No contest, it has to be my first novel, the fantasy I wrote several years ago. Before even recording my characters' first steps, I'd already taken weeks upon weeks building the world they were going to travel.
I once heard a joke that fantasy stories always seem to start with the author scribbling a map. I'm not sure if it's true, but my first novel definitely did. It started as a rough outline of continents, and then piece by piece I added elements. Based on (admittedly very high level) research about Earth, I sketched out tectonic plates and the corresponding mountain ranges. Then currents, both air and water, based on which I extrapolated climate. I spent a few weeks immersed in atlases, sifting through temperature and precipitation charts.

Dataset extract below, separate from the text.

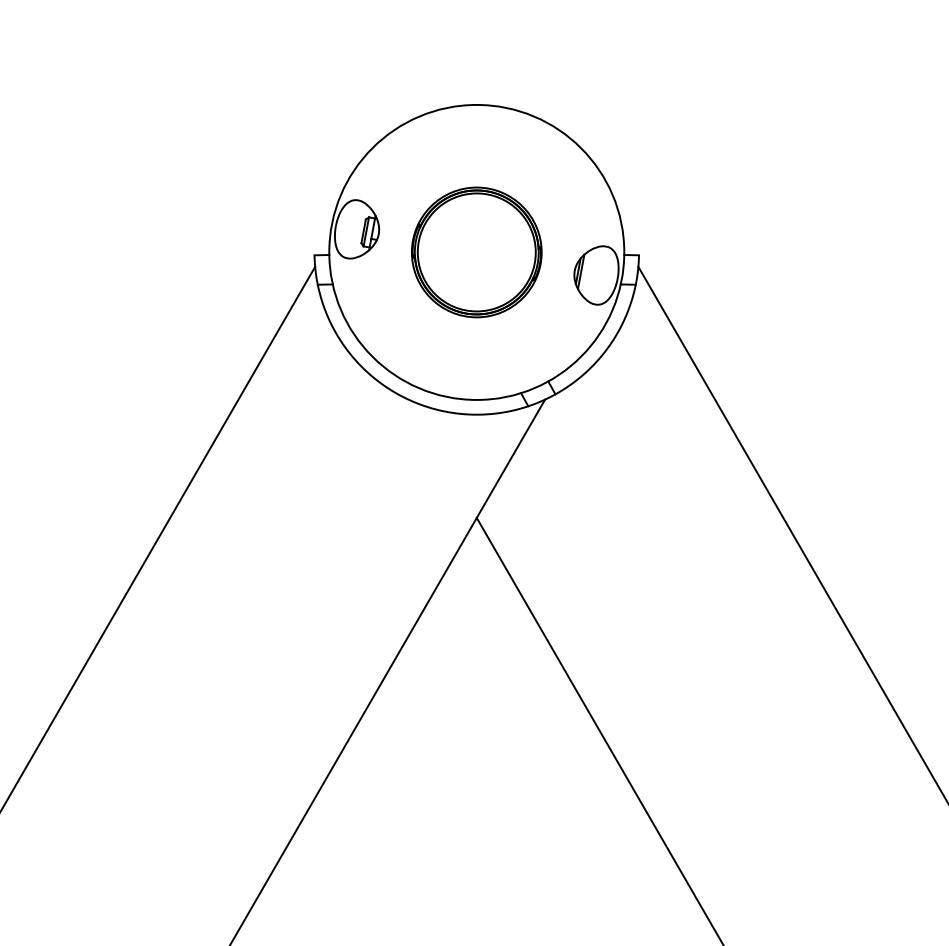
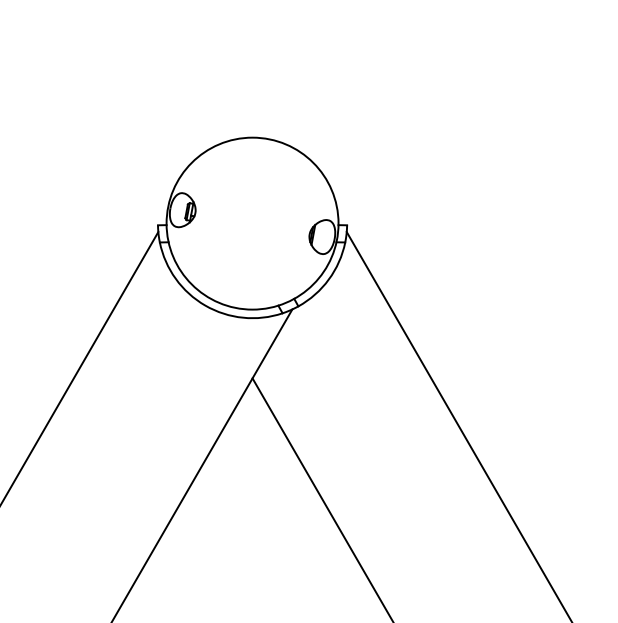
part: (476, 252) -> (252, 223), removed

With the broader geographic strokes taken care of, I moved on to populating the world. Plants would correspond to earth equivalents, with regions reminiscent of Northern Europe having vegetation much like the vegetation of, you guessed it, Northern Europe. I've also heard a joke that fantasy is like science fiction but with trees instead of space ships. Granted, there are definitely more trees (lots) in my story than ships (none), but it's not a story about trees, so if it walks like a maple and talks like a maple, I may as well just call it a maple and tell you all about the character that got shot by a crossbow next to it, instead.
Animals followed the same reasoning, though with more room for improvisation. A few made-up beasts roamed the pages, creatures conceived with plausibility in mind. At some point in the late eighties or nineties someone in Hollywood decided to rationalize how dragons could exist and that approach to fantasy wildlife stuck with me.

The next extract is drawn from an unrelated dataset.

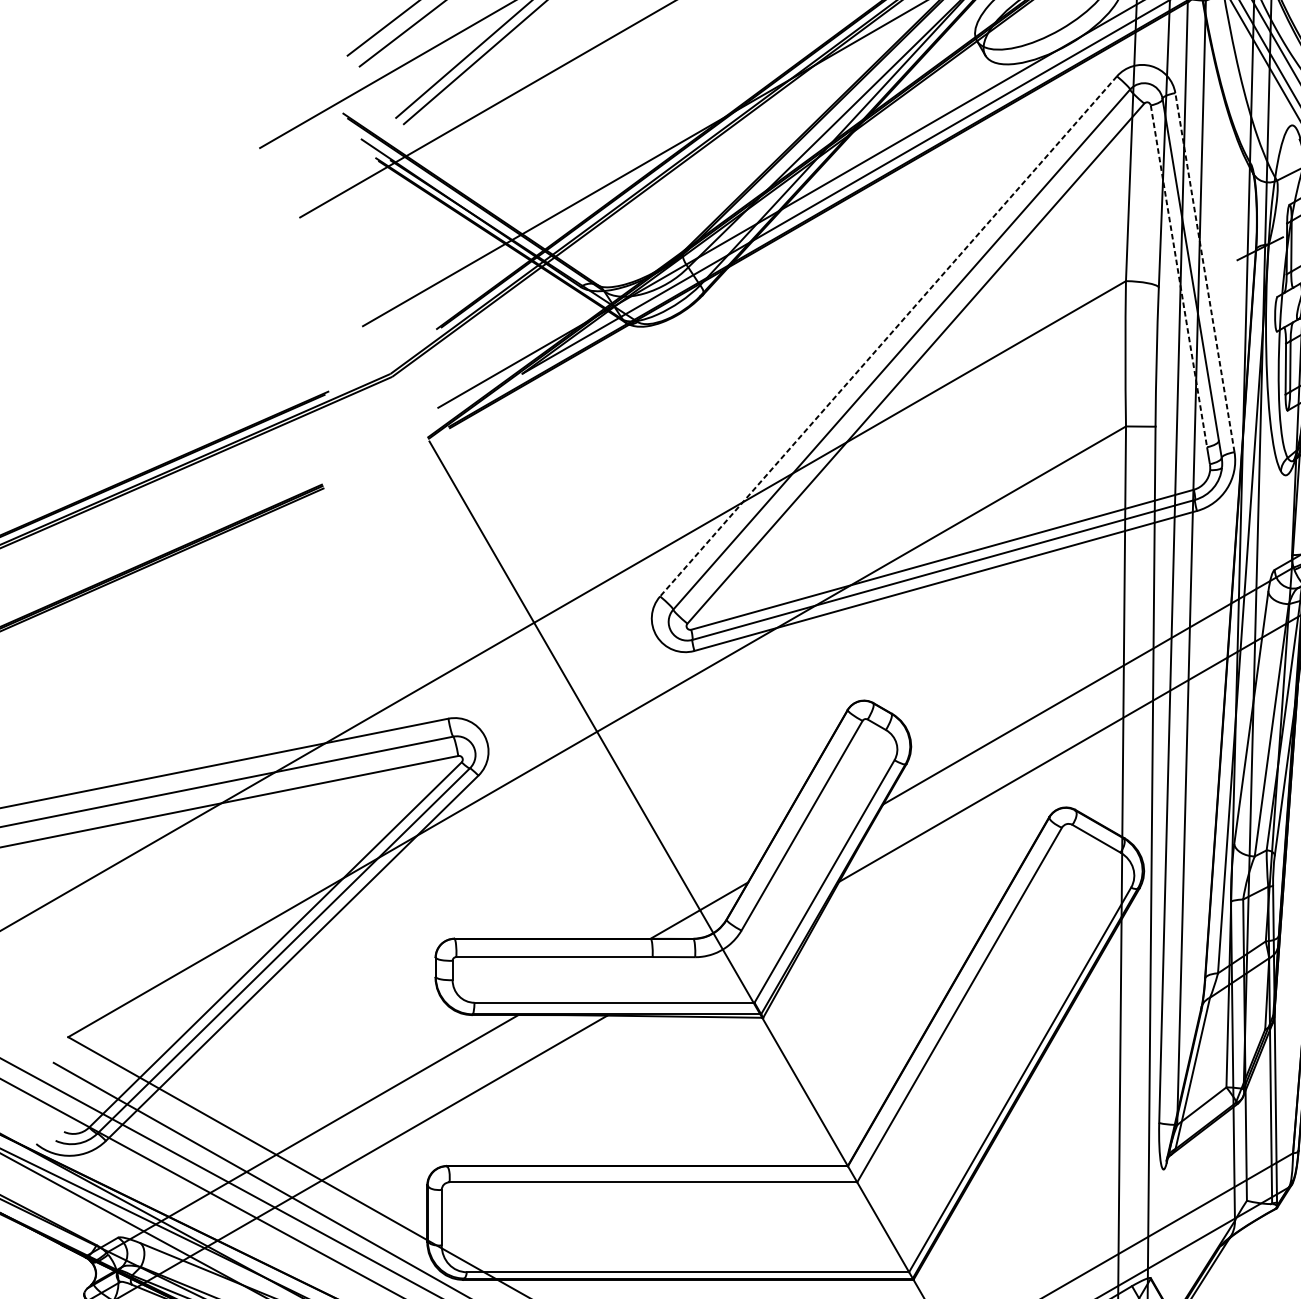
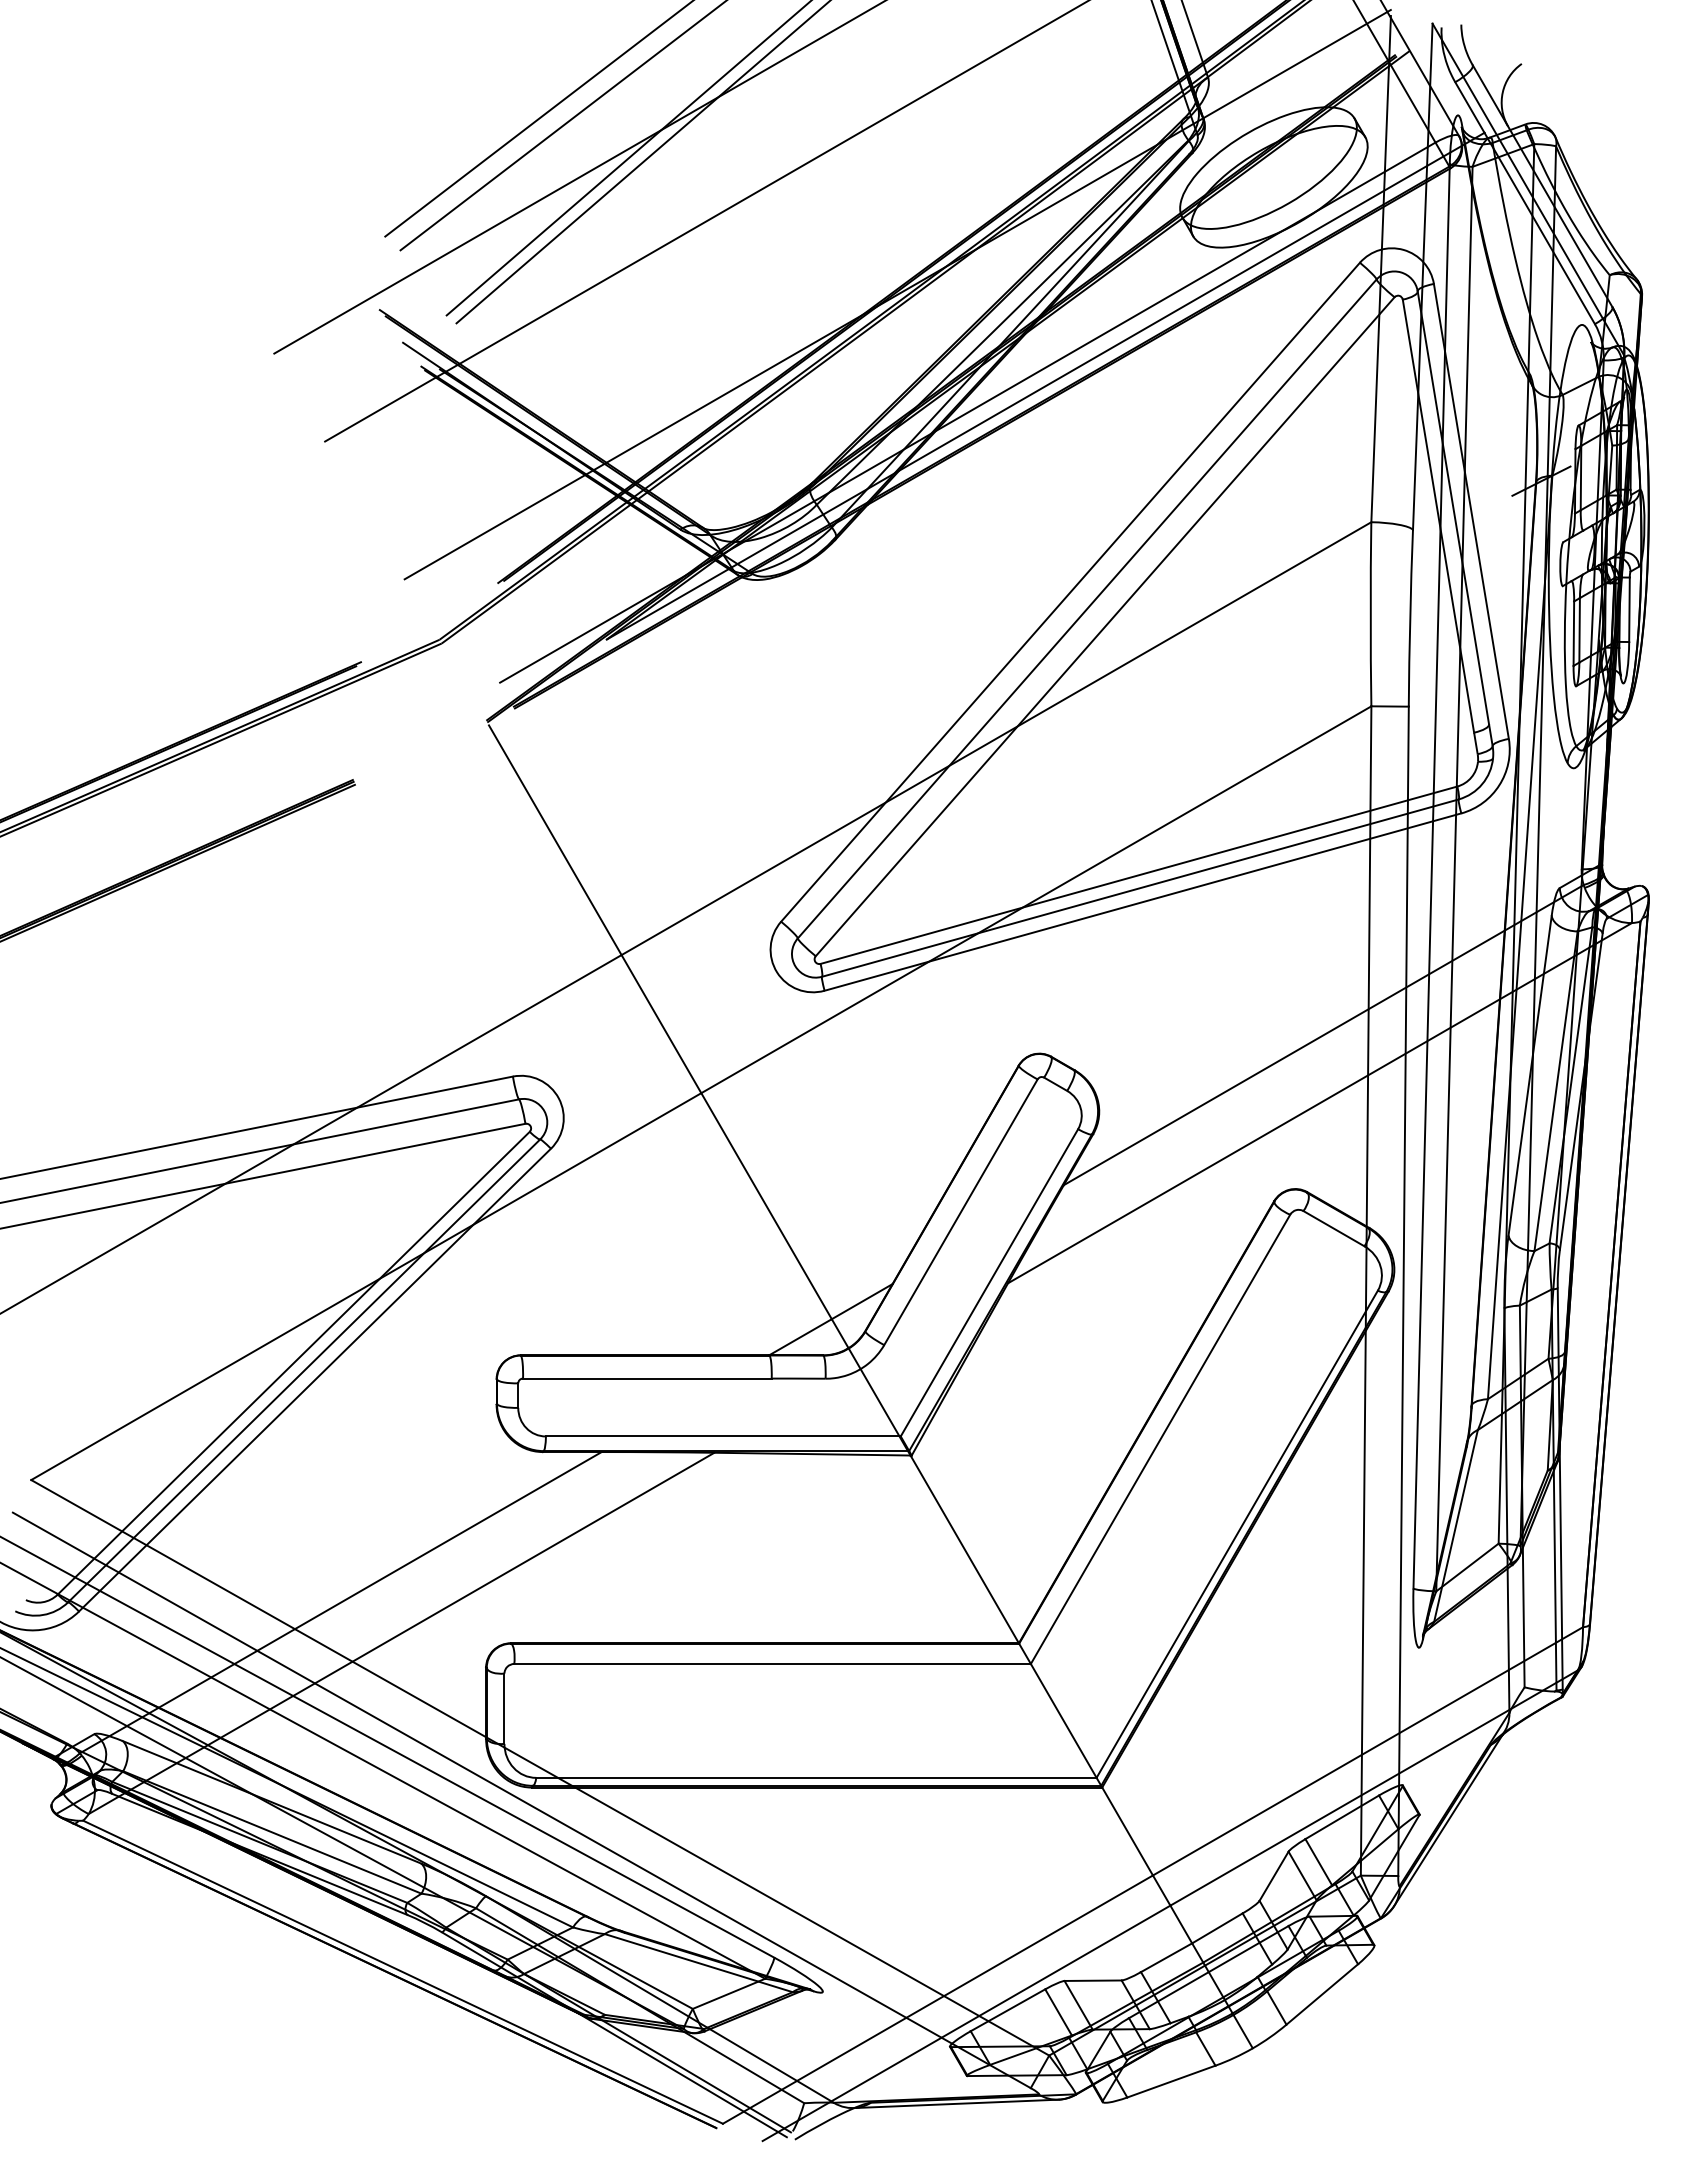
line: (1205, 272) -> (1471, 511), dashed -> solid
line: (1178, 276) -> (1438, 516), dashed -> solid
line: (888, 336) -> (1070, 592), dashed -> solid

The cultures started off as small tribes, one chosen by each of the seven deities. From that point I charted their evolution and expansion, noting the major events in each culture's history that would influence its progression and shape its interaction with its neighbours. Their means of dress and methods of subsistance were drawn from cultures from across our own globe. Then, their relationship to the supernatural, their gods, and most importantly, their view of magic.
Strangely, the only concept I hadn't fleshed out completely was the nature of magic, how it functioned. I knew how everything was tied back to the magical forces in the world, but I hadn't decided on how it was going to be manipulated, but that started coming to me as the story progressed.